━━ TEXT SEGMENT ━━

IndentationError: unindent does not match any outer indentation level (<string>, line 9)

**g)**  **Print** the shape and the first 10 dimensions of `sentence1`'s embedding of the 20th entry in the training set.

In [None]:
# TODO: YOUR CODE HERE

## **Task 1.1.2: Build Custom Dataset**


* **Implement a custom dataset class** `MLPDataset` inheriting `torch.utils.data.Dataset` and override the following methods:
  1.   `__len__`: which returns the size of the dataset.
  2.   `__getitem__`: to support the indexing such that dataset[i] can be used to get ith sample.
  
      The ith sample should be a Python dict with two entries:
    * ` encoding`: the encoding of one sentence pair, which is the concatenation of the embeddings of the two sentences of a pair. E.g., sent1 = [1,2], sent2 = [3,4], the encoding for sent1 and sent2 should be [1,2,3,4].
    *   `score `: the similarity score between the two sentences.
Hint: examples can be found here: https://pytorch.org/tutorials/beginner/data_loading_tutorial.html





In [None]:
class MLPDataset(Dataset):
  def __init__(self, sents_1, sents_2, scores):
    """
    Arguments:
      sents_1 (List[string]): the list of the first sentences.
      sents_2 (List[string]): the list of the second sentences.
      scores (List[float]): the list of the similarity scores.
    """

━━━
━━ ENTRIES SUPPLIED ━━

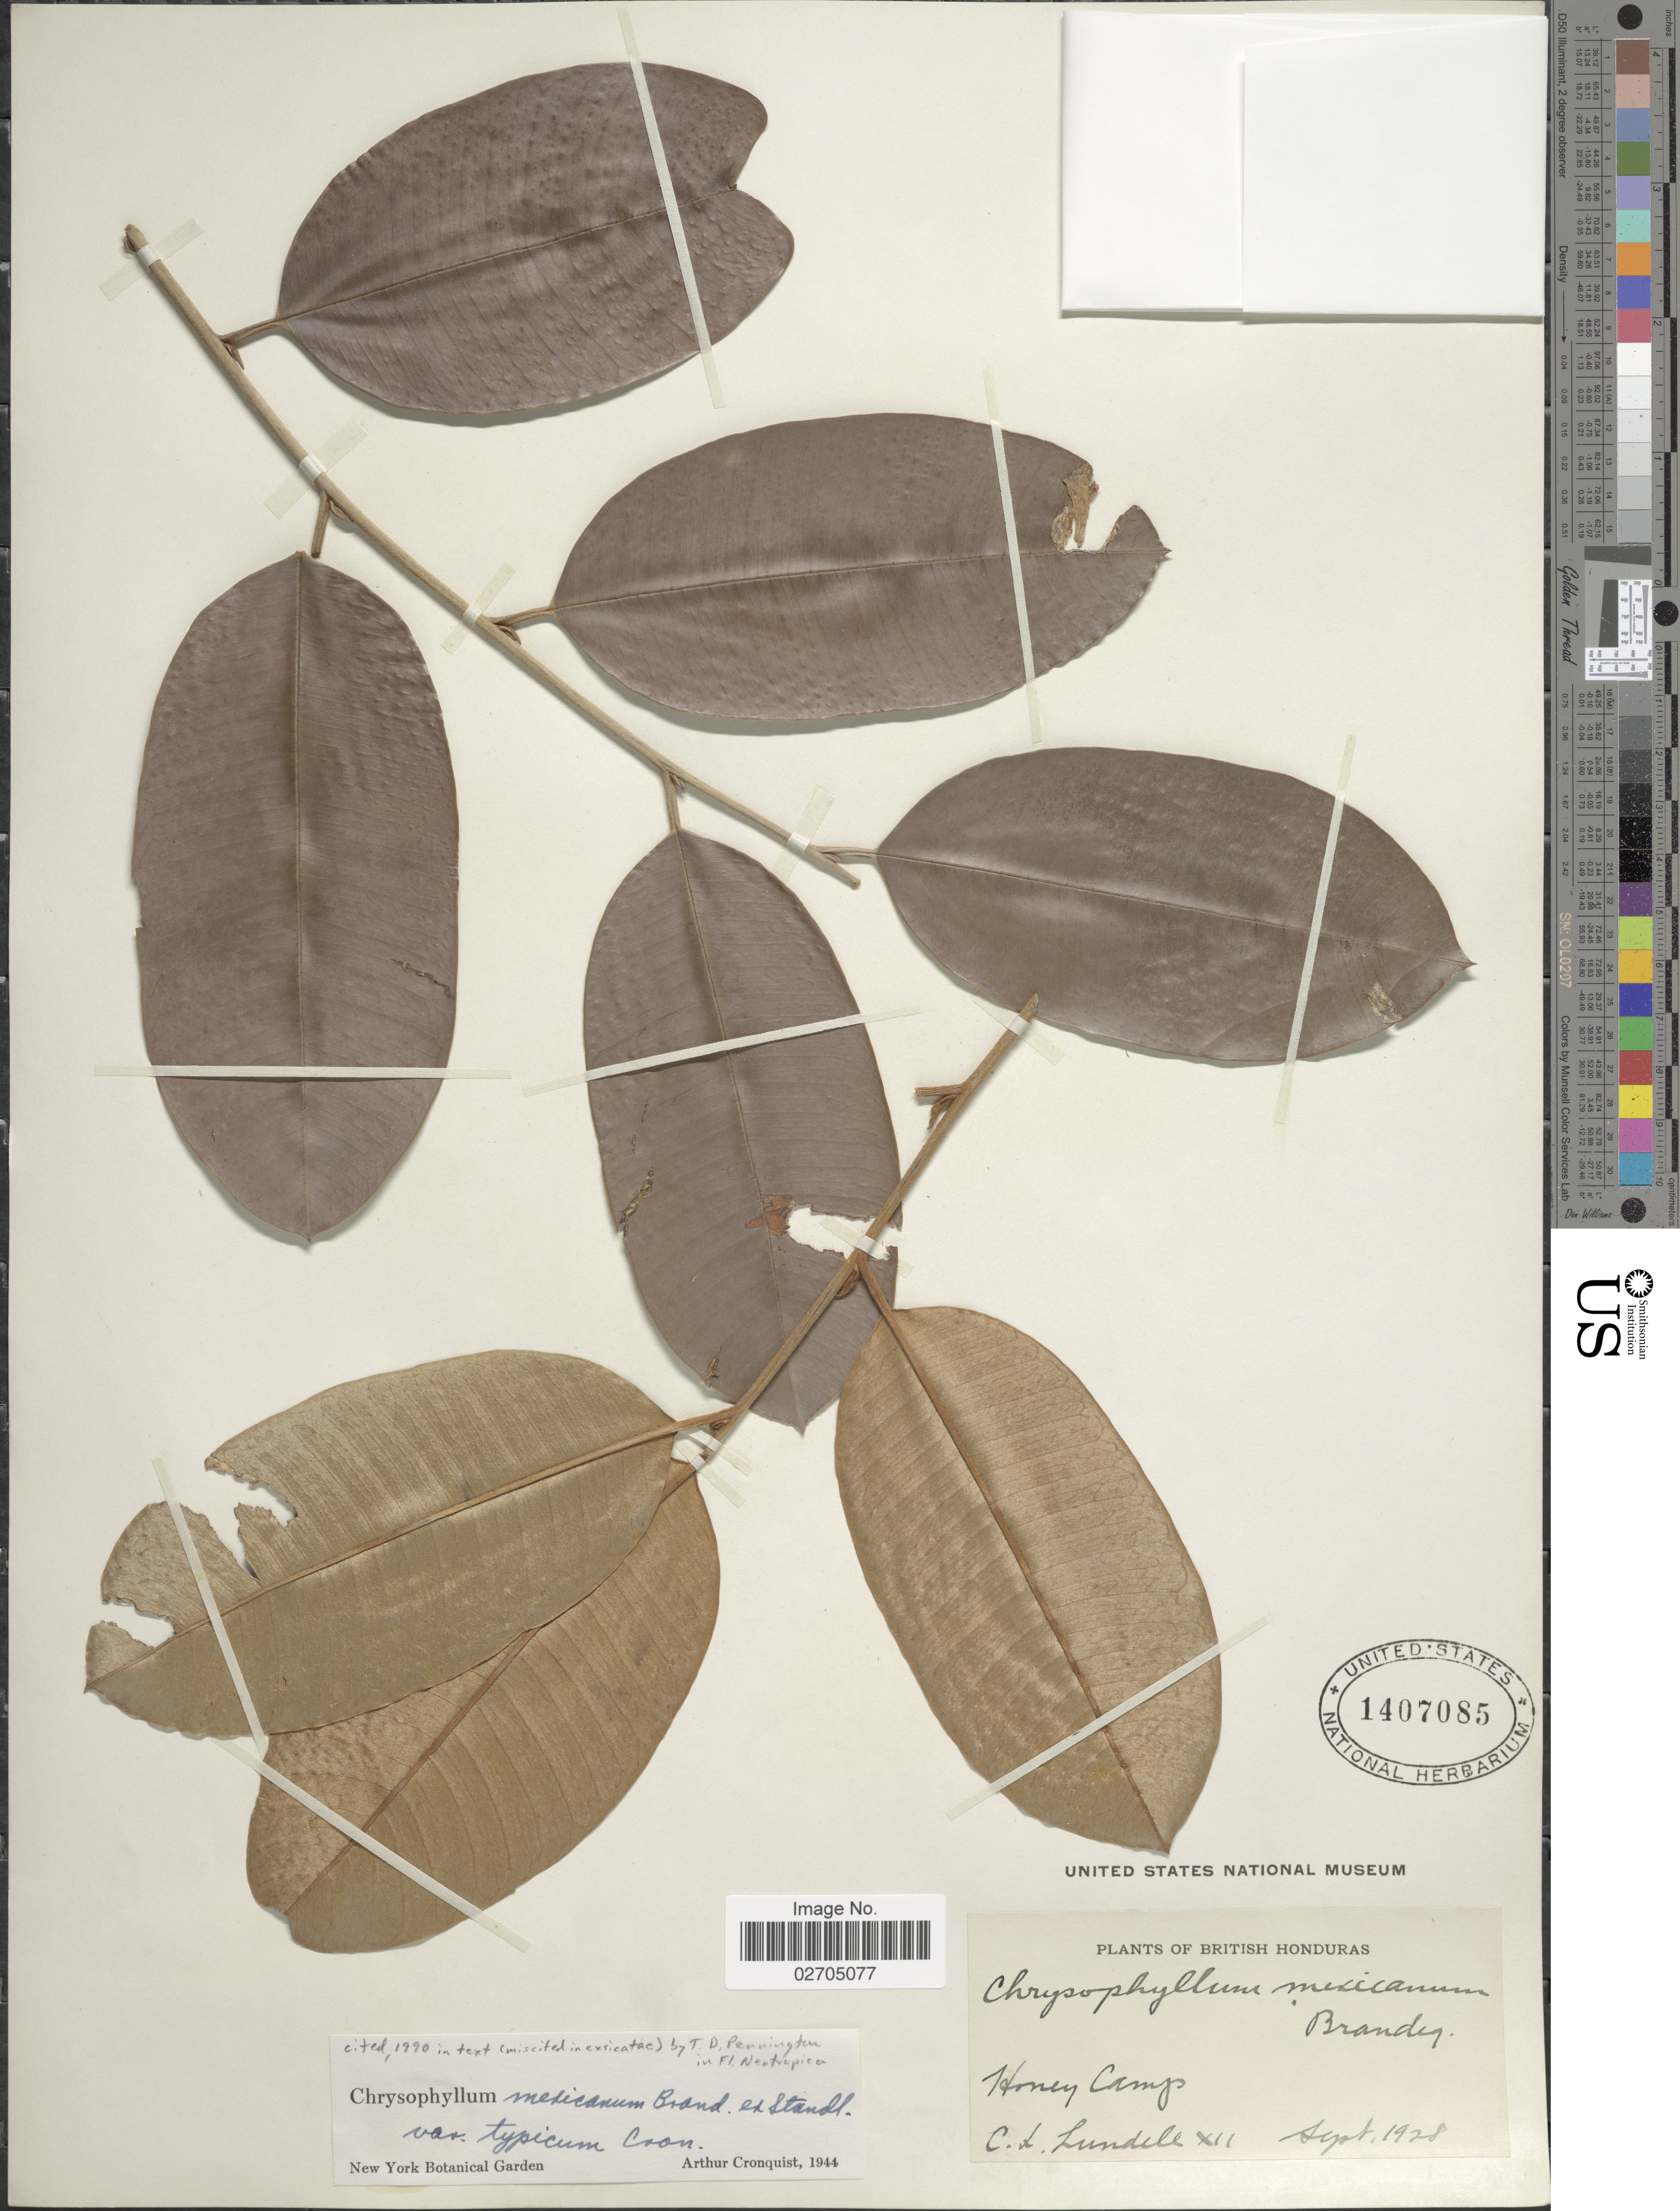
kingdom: Plantae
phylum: Tracheophyta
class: Magnoliopsida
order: Ericales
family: Sapotaceae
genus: Chrysophyllum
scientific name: Chrysophyllum mexicanum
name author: Brandegee ex Standl.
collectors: C. L. Lundell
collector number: XII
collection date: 1928-09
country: Belize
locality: British Honduras, Honey Camp.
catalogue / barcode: US 1407085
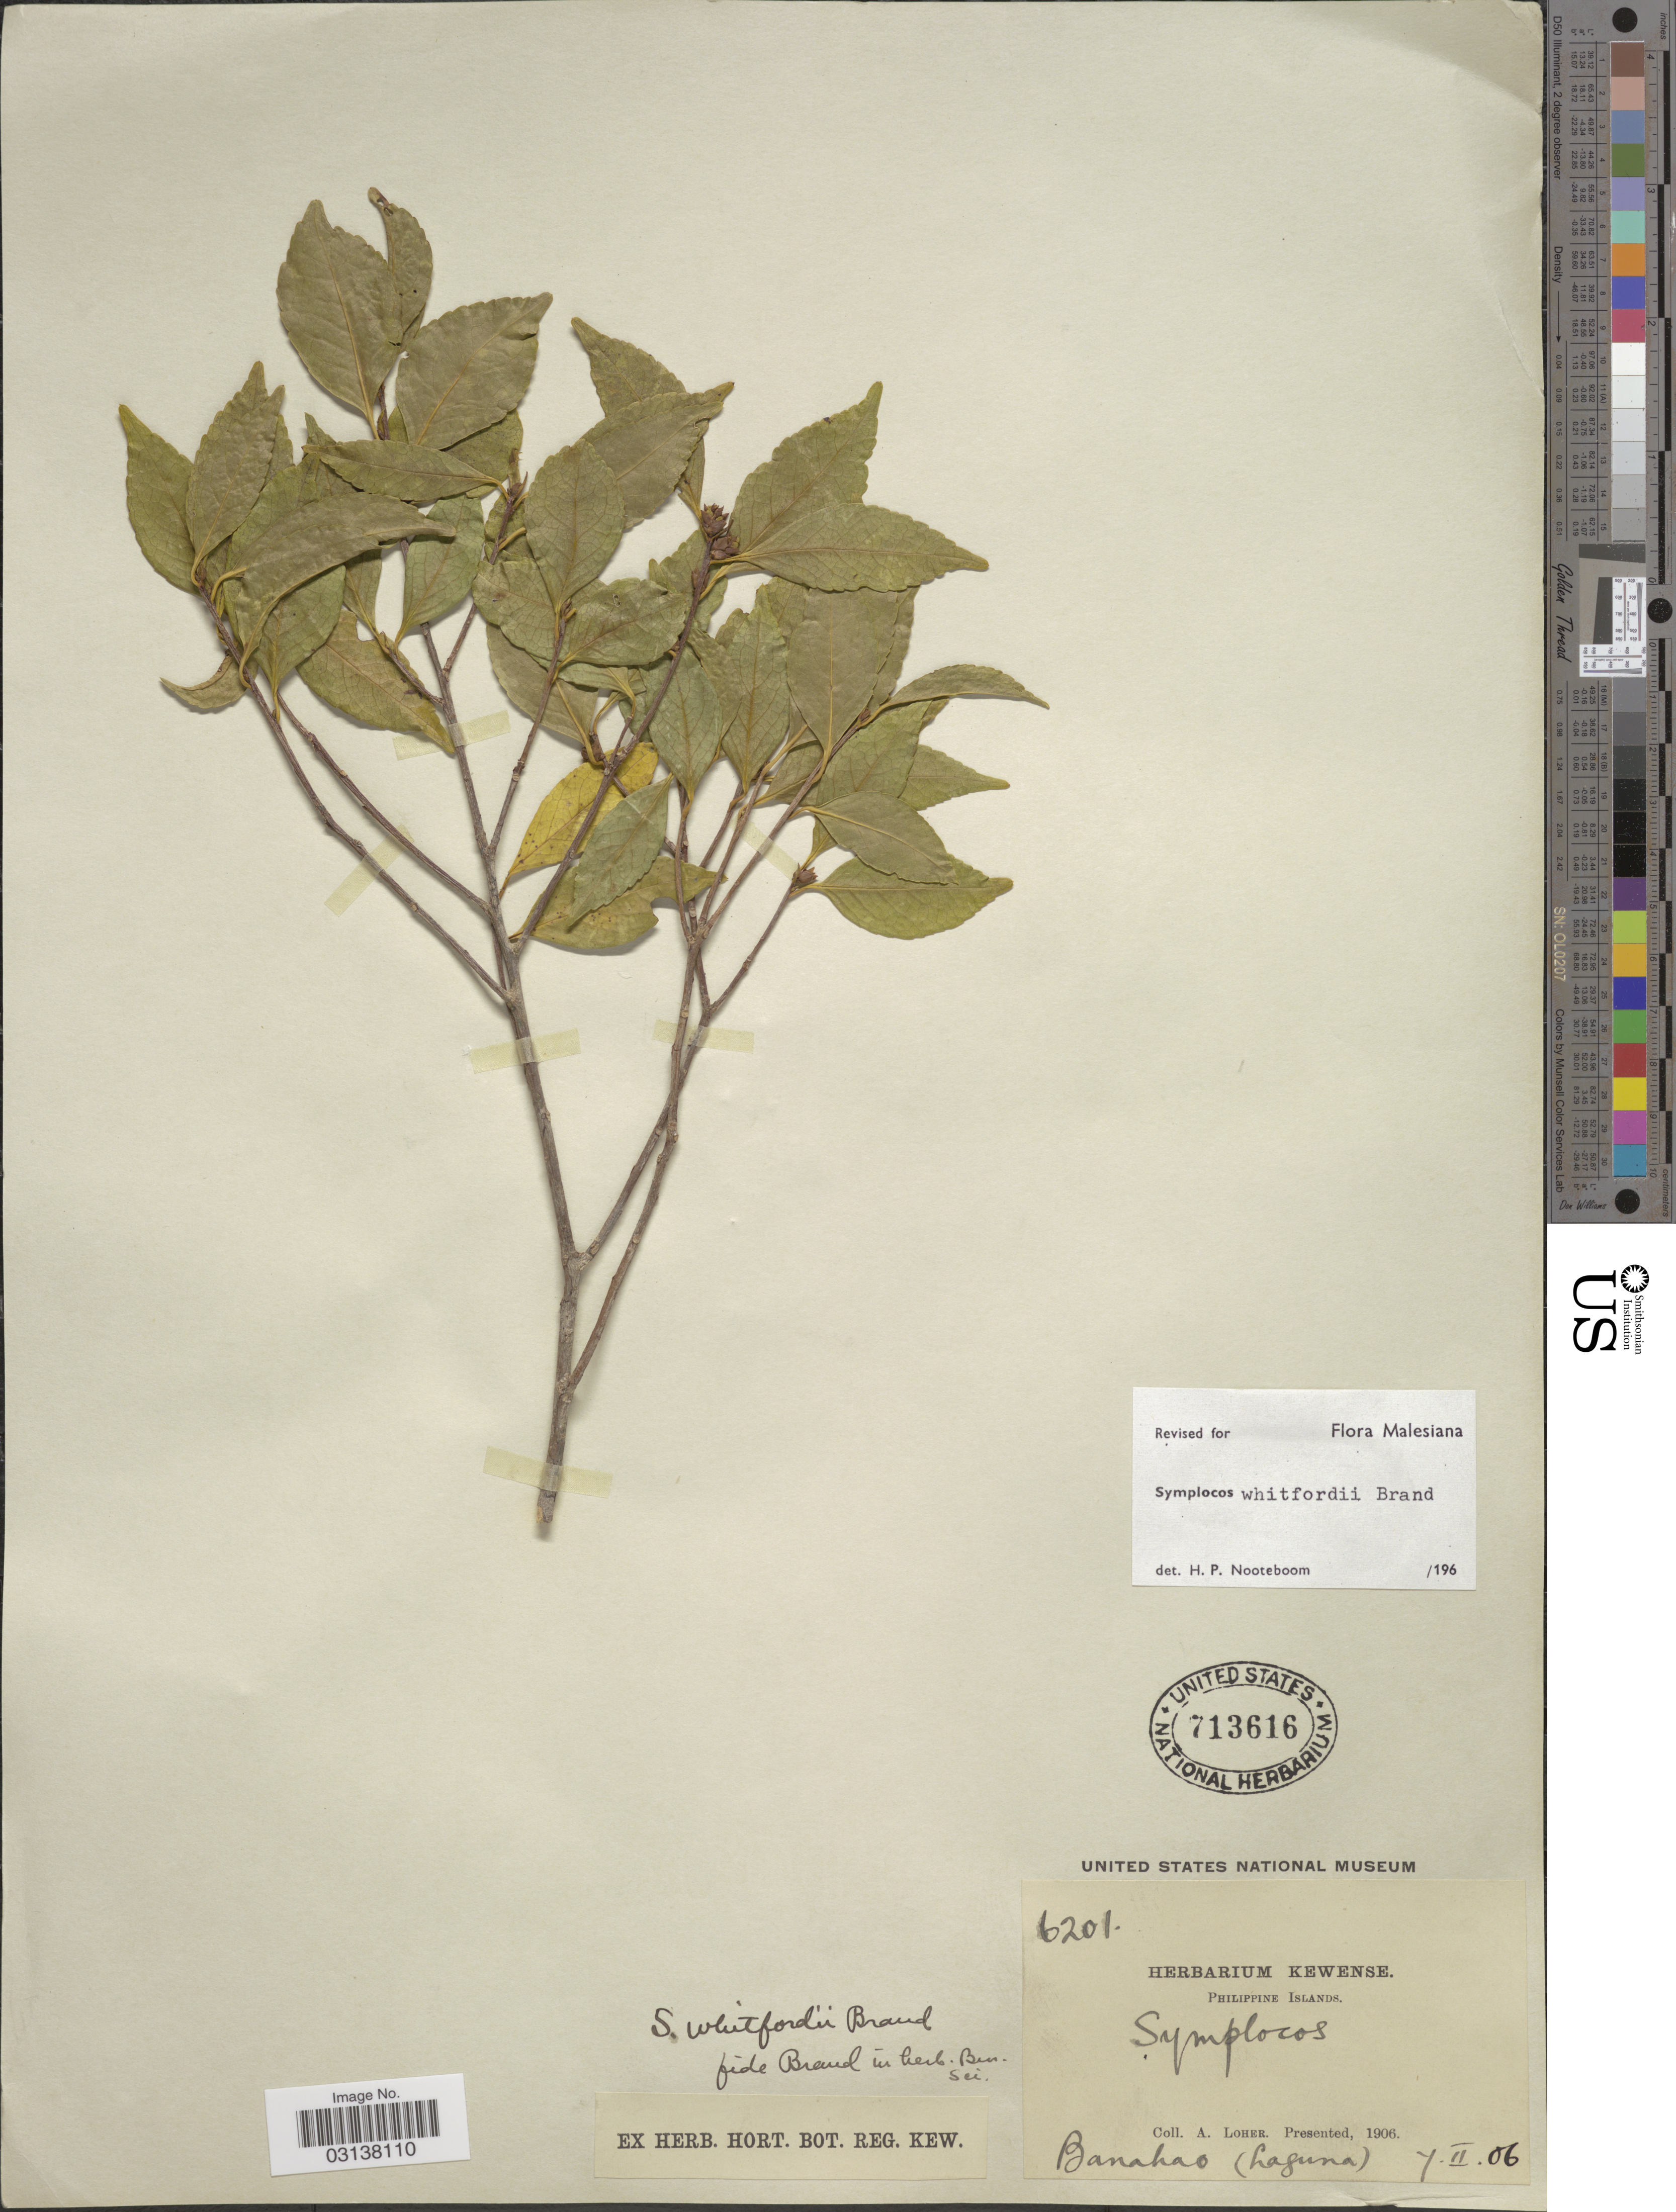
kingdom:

━━━

→ DIRECTION
Write the next part of the PyTorch notebook text above on building the custom `MLPDataset` class, starting right after its final line.

→ RESPONSE TO THIS EXERCISE
    # TODO: YOUR CODE HERE
    pass

  def __getitem__(self, idx):
    # TODO: YOUR CODE HERE
    pass

  def __len__(self):
    # TODO: YOUR CODE HERE
    pass

**h)**  **Instantiate** the above class for our `train_set` and `dev_set`.

In [None]:
# TODO: YOUR CODE HERE

**i)**  **Print** the size of `dev_dataset` and the shape of the encoding of the first example.

In [None]:
# TODO: YOUR CODE HERE

## **Task 1.2: Scoring the Similarity**
We will train a simple multi-layer perceptron (MLP) to score the similarity of the two sentences.

### **Task 1.2.1: Build MLP using Pytorch**

We will use [`pytorch.nn`](https://pytorch.org/docs/stable/nn.html) to build our MLP.

**a)** **Implement a class** `MLP` inheriting [`pytorch.nn.Module`]() for our MLP, which has the following components:

- A [linear layer](https://pytorch.org/docs/stable/generated/torch.nn.Linear.html#torch.nn.Linear) with 900 dimensions and [relu activation](https://pytorch.org/docs/stable/generated/torch.nn.ReLU.html#torch.nn.ReLU) , which takes the encoding of one sentence pair as the input.
- A [dropout layer](https://pytorch.org/docs/stable/generated/torch.nn.Dropout.html#torch.nn.Dropout) with probability 0.2.
- A linear layer with 600 dimensions and relu activation.
- A dropout layer with probability 0.2.
- A linear layer with 600 dimensions and relu activation.
- A dropout layer with probability 0.2.
- A linear layer with 1 dimension (output layer).

**Hint**:
- You need to override the method `forward` in this class
- Use `nn.Sequential` to sequentialize the layers.
- You may want to see a quick example: https://pytorch.org/tutorials/beginner/basics/buildmodel_tutorial.html?highlight=sequential


In [None]:
class MLP(nn.Module):
  def __init__(self):
    super(MLP, self).__init__()
    # TODO: YOUR CODE HERE
    pass

  def forward(self, x):
    # TODO: YOUR CODE HERE
    pass

**b)**  **Initialize the** `model`of this class and **print** it

In [None]:
# TODO : YOUR CODE HERE

### **Task 1.2.2: Train MLP with Pytorch**


The method for training is provided below, which returns the list of the train loss at all epochs and the trained model.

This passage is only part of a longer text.